WHY CS SOO CATEGORIZED ?

Whenever I think of data structures and algorithms it scares me a little because, past few interviews I have been lacking on my alorithms skills a little bit. But when I changed my prespective to learn it through building projects with just raw code like "Just working" mindset and then picking up every topic of data structures, learning it, and then applying the topic in the "Just working" project to make it more optimize

I will be covering few ds and algo that I use on everyday basis for my development of project, paid gigs etc.
For the very first lets start with data structure topics, so going by the name it means structuring a data or large set of data in a mannered way . :)) WOOWWW !!

Data Structures and its usage

Starting with the easiest one, which is arrays then gradually increase the complexity of topics.

Arrays

These are containers for storing multiple data types in a ordered manner, like a bunch of strings, a bunch of integers, or you can mix up the types of data that you want to be stored (only few languages allow this mix-up).
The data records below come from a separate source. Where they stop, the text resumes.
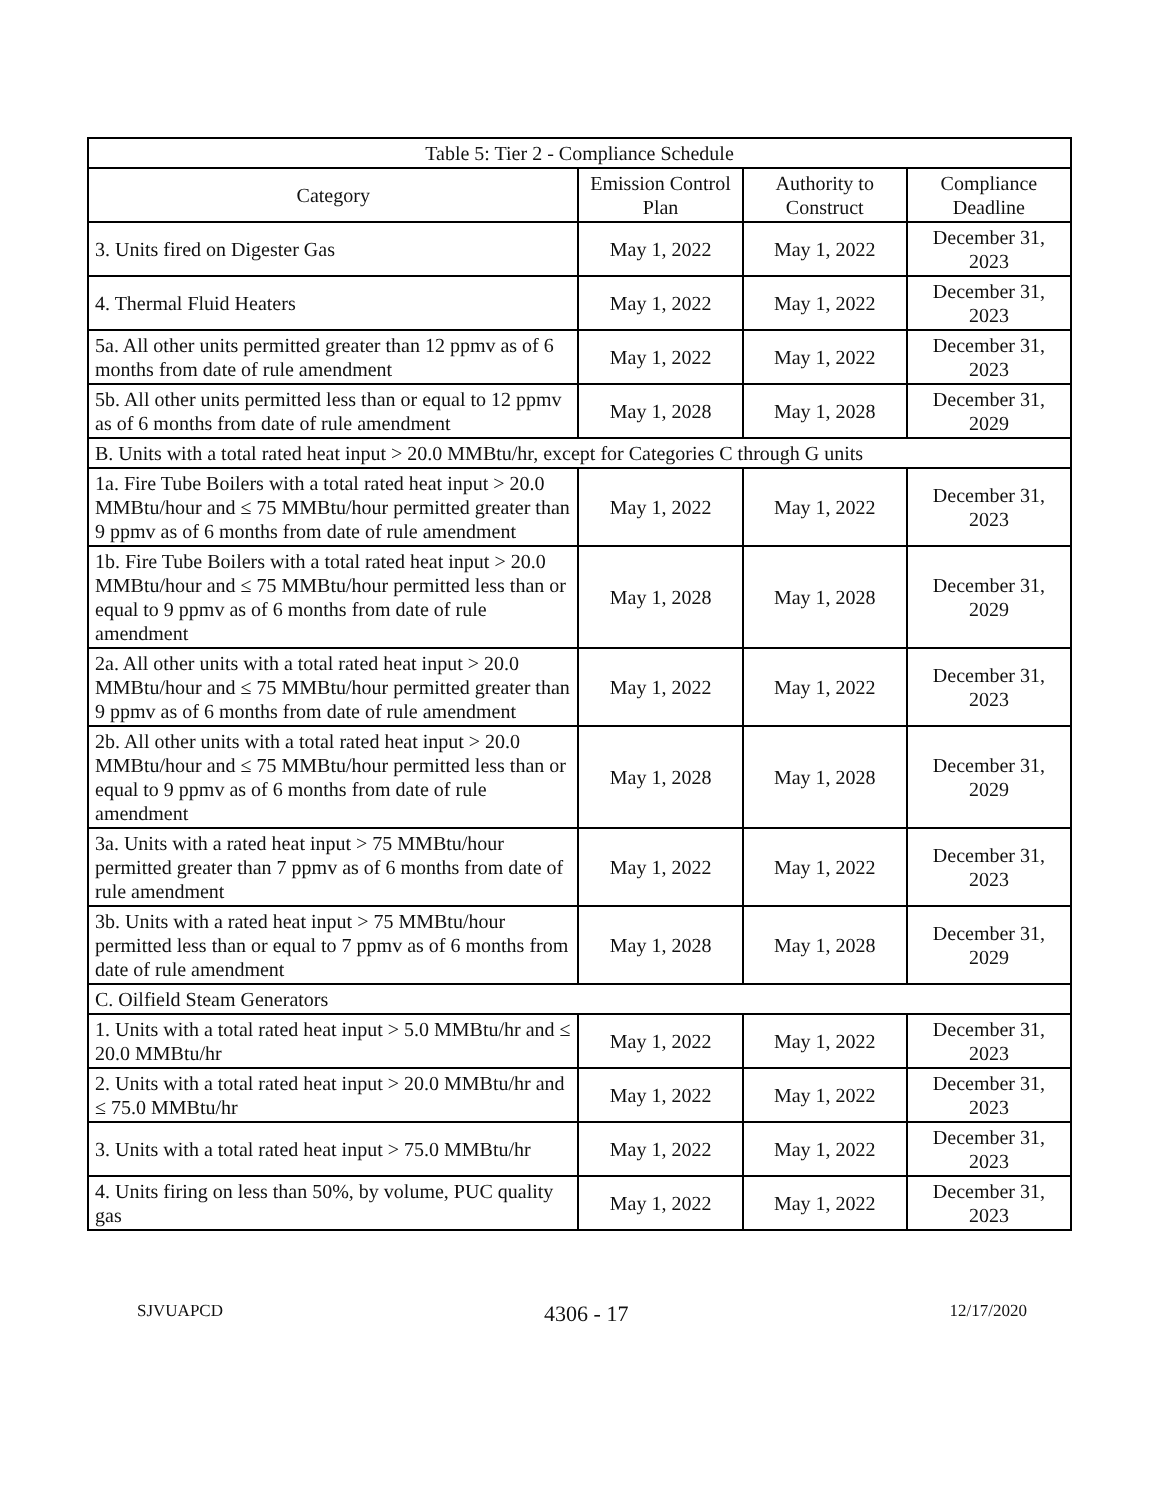| Table 5: Tier 2 - Compliance Schedule | | | |
| --- | --- | --- | --- |
| Category | Emission Control Plan | Authority to Construct | Compliance Deadline |
| 3. Units fired on Digester Gas | May 1, 2022 | May 1, 2022 | December 31, 2023 |
| 4. Thermal Fluid Heaters | May 1, 2022 | May 1, 2022 | December 31, 2023 |
| 5a. All other units permitted greater than 12 ppmv as of 6 months from date of rule amendment | May 1, 2022 | May 1, 2022 | December 31, 2023 |
| 5b. All other units permitted less than or equal to 12 ppmv as of 6 months from date of rule amendment | May 1, 2028 | May 1, 2028 | December 31, 2029 |
| B. Units with a total rated heat input > 20.0 MMBtu/hr, except for Categories C through G units | | | |
| 1a. Fire Tube Boilers with a total rated heat input > 20.0 MMBtu/hour and ≤ 75 MMBtu/hour permitted greater than 9 ppmv as of 6 months from date of rule amendment | May 1, 2022 | May 1, 2022 | December 31, 2023 |
| 1b. Fire Tube Boilers with a total rated heat input > 20.0 MMBtu/hour and ≤ 75 MMBtu/hour permitted less than or equal to 9 ppmv as of 6 months from date of rule amendment | May 1, 2028 | May 1, 2028 | December 31, 2029 |
| 2a. All other units with a total rated heat input > 20.0 MMBtu/hour and ≤ 75 MMBtu/hour permitted greater than 9 ppmv as of 6 months from date of rule amendment | May 1, 2022 | May 1, 2022 | December 31, 2023 |
| 2b. All other units with a total rated heat input > 20.0 MMBtu/hour and ≤ 75 MMBtu/hour permitted less than or equal to 9 ppmv as of 6 months from date of rule amendment | May 1, 2028 | May 1, 2028 | December 31, 2029 |
| 3a. Units with a rated heat input > 75 MMBtu/hour permitted greater than 7 ppmv as of 6 months from date of rule amendment | May 1, 2022 | May 1, 2022 | December 31, 2023 |
| 3b. Units with a rated heat input > 75 MMBtu/hour permitted less than or equal to 7 ppmv as of 6 months from date of rule amendment | May 1, 2028 | May 1, 2028 | December 31, 2029 |
| C. Oilfield Steam Generators | | | |
| 1. Units with a total rated heat input > 5.0 MMBtu/hr and ≤ 20.0 MMBtu/hr | May 1, 2022 | May 1, 2022 | December 31, 2023 |
| 2. Units with a total rated heat input > 20.0 MMBtu/hr and ≤ 75.0 MMBtu/hr | May 1, 2022 | May 1, 2022 | December 31, 2023 |
| 3. Units with a total rated heat input > 75.0 MMBtu/hr | May 1, 2022 | May 1, 2022 | December 31, 2023 |
| 4. Units firing on less than 50%, by volume, PUC quality gas | May 1, 2022 | May 1, 2022 | December 31, 2023 |
SJVUAPCD 4306 - 17 12/17/2020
Each elements in an array is assigned with a number known as "indexing", and arrays are zero-indexed which means first element's index is 0.

Lets talk a little bit about memory here, see arrays are stored in contiguos manner means each elements are stored which means elements of arrays are next to one another this makes reading arrays faster which is O(1) according to time complexity, but this also makes insertion and deletion of items slower

How doest insertion and deletion becomes slower ?? So here is the thing, arrays are always grouped together so if user pushes a new variable in the middle the arrays get updated accordingly. But what if the very next memory is not free, whole array with allocated memory needs to shift to a new place. This makes reading easier (O(1)) but insertion (O(n)) and deletion (O(n)) gets a bit slower.

Now arrays are basic, foundational data structures commonly used in the first approach itself without even thinking, as they efficiently store and manage collections of elements. But we will look down for problem which it really solves. :))

You are building a simple to-do list app for yourself, you want to store and display tasks they've completed today.

// Without arrays - manual handling
let task1 = "Buy groceries";
let task2 = "Finish homework";
let task3 = "Call mom";
          
console.log("Completed Tasks:");
console.log("1. " + task1);
console.log("2. " + task2);
console.log("3. " + task3);

// After using Arrays
let tasks = ["Buy groceries", "Finish homework", "Call mom"];

console.log("Completed Tasks:");
for (let i = 0; i < tasks.length; i++) {
    console.log((i + 1) + ". " + tasks[i]);
}

Linked List

Linked list are just opposite to arrays, they are faster while insertion and deletion of items while a bit slow on reading items. It consists of nodes where each node holds data and a pointer(address to another node). Also

This structure makes linked lists dynamic and flexible in scenarios where frequent insertions and deletions are required.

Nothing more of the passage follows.